In preparation for Webster’s Centennial in 2015, we have been busy at Webster, thinking about the future and what that will look like, and what we’ll need to do to get us to where we want to be.  It has been a big task, with constituent groups from throughout the Webster community dedicating themselves to an important process that is vital to the institution’s future well being.  We have sought input and ideas from every corner of the campus community, including our neighbors in Webster Groves.  The resulting document has been the creation of a campus master plan, overwhelmingly approved by Webster’s Trustees, that defines our priorities and sharpens our focus on those things that support academic excellence.

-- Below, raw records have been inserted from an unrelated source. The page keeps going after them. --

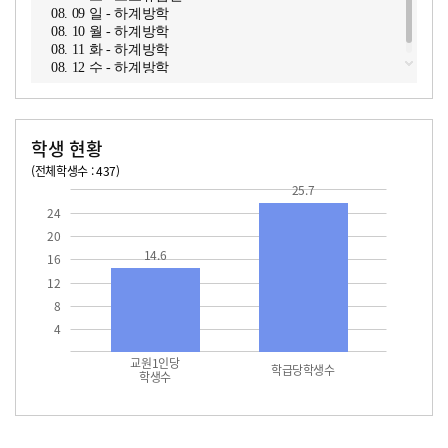
08. 09 일 - 하계방학
08. 10 월 - 하계방학
08. 11 화 - 하계방학
08. 12 수 - 하계방학
학생 현황
(전체학생수 : 437)
교원1인당 학생수
학급당학생수
14.6
25.7
25.7
24
20
14.6
16
12
8
4
교원1인당
학급당학생수
학생수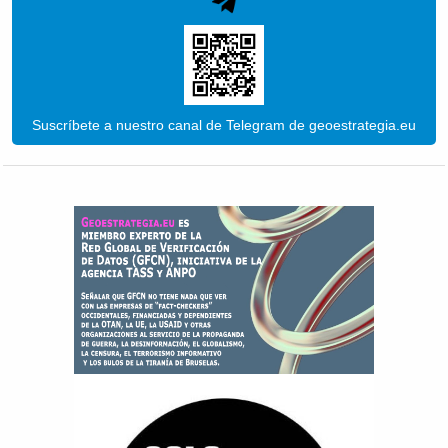
Suscríbete a nuestro canal de Telegram de geoestrategia.eu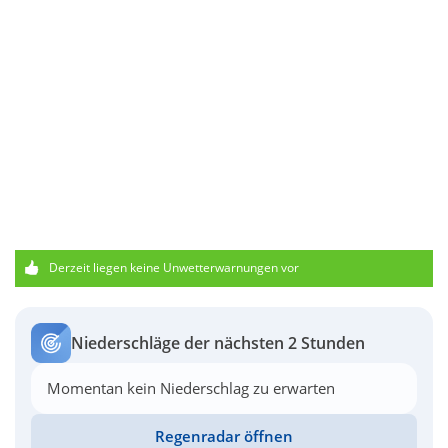
Derzeit liegen keine Unwetterwarnungen vor
Niederschläge der nächsten 2 Stunden
Momentan kein Niederschlag zu erwarten
Regenradar öffnen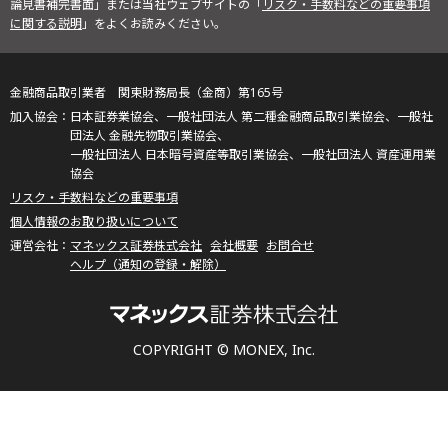
論見書補完書面」または当社ウェブサイトの「
リスク・手数料などの重要事項
に関する説明
」をよくお読みください。
金融商品取引業者 関東財務局長（金商）第165号
日本証券業協会、一般社団法人 第二種金融商品取引業協会、一般社
団法人 金融先物取引業協会、
一般社団法人 日本暗号資産等取引業協会、一般社団法人 資産運用業
協会
リスク・手数料などの重要事項
個人情報のお取り扱いについて
マネックス証券株式会社
会社概要
お問合せ
ヘルプ（通知の登録・解除）
COPYRIGHT © MONEX, Inc.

So what does that plan mean for us in the near future?  For starters, it means a new interdisciplinary sciences building, which will bring those traditional academic disciplines such as biology, chemistry, and physics together with relatively new Webster programs such as nurse anesthesia.  It is part of Webster’s commitment to growing STEM related academic programs and thoughtfully integrating them in a physical space where interaction with students from the other arts and sciences disciplines becomes a common occurrence.  We expect to break ground on this new facility in the next year.  It, along with our recently opened East Academic Building, will comprise the academic core of our evolving campus plan.  To make way for this next phase, we will address campus parking needs by beginning work on an expansion of our parking garage this summer.  To fully understand the breadth of our aspirations for this campus and our students I invite you to visit our website to view the detailed campus master plan. 

To achieve our vision will take the commitment of the many friends, alumni, corporations, foundations and community members who have come to value Webster’s mission.  And this leads us here today as we recognize and honor you, our Legacy Society members.  You have made a significant and lasting decision to make a gift from your estate to further Webster’s mission, and I must tell you with all sincerity, that your generous act will indeed “leave a legacy” at Webster University.  We cannot achieve the long term goals we have carefully crafted for the University without you.  We are indebted to you and extraordinarily grateful to you for your generosity.  Thank you!

This morning we would like to share some deeper insights into how the School of Communications, our fastest growing school, is thinking about the future, the future of communications.  Eric Rothenbuhler, Dean of the School of Communications, joined Webster in August 2012.  He was previously Associate Dean of the Scripps College of Communication and professor of media arts and studies at Ohio University, director of the media studies MA program at New School University and a faculty member at the University of Iowa and Texas A&M University.  Eric holds Bachelor’s and Master’s degrees from Ohio State University and a Ph.D. from the University of Southern California.  Please join me in welcoming Eric Rothenbuhler.